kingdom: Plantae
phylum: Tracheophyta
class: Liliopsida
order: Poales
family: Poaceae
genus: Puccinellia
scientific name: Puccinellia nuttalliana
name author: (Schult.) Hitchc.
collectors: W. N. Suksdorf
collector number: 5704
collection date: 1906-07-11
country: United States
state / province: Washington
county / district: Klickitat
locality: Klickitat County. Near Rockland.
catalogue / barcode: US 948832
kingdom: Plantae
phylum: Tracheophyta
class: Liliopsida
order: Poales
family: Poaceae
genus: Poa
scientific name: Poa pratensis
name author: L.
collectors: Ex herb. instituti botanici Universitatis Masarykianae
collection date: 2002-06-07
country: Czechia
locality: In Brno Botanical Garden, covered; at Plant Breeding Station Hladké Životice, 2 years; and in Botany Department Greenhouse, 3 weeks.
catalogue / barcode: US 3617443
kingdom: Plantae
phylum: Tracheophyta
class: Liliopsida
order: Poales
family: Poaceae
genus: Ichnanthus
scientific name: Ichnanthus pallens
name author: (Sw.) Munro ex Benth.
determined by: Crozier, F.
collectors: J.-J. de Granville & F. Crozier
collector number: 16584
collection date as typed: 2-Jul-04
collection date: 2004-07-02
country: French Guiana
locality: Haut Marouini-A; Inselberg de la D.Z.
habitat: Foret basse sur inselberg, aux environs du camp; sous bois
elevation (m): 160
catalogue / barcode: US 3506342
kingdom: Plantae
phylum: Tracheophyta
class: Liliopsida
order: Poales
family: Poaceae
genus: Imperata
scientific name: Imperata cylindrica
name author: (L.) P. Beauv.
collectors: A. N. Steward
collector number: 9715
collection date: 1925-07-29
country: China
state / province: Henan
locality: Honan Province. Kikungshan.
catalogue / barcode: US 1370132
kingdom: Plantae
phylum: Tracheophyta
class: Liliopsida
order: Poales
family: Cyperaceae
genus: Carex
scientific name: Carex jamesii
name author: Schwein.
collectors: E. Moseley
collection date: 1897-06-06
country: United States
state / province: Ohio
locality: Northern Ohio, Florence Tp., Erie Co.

□ □ □ □

:: WRITTEN TASK ::
Reproduce verbatim the lines of the items above, from the line holding "elevation (m): 160" through the line holding "scientific name: Carex jamesii", both lines included.

:: EXERCISE RESPONSE ::
elevation (m): 160
catalogue / barcode: US 3506342
kingdom: Plantae
phylum: Tracheophyta
class: Liliopsida
order: Poales
family: Poaceae
genus: Imperata
scientific name: Imperata cylindrica
name author: (L.) P. Beauv.
collectors: A. N. Steward
collector number: 9715
collection date: 1925-07-29
country: China
state / province: Henan
locality: Honan Province. Kikungshan.
catalogue / barcode: US 1370132
kingdom: Plantae
phylum: Tracheophyta
class: Liliopsida
order: Poales
family: Cyperaceae
genus: Carex
scientific name: Carex jamesii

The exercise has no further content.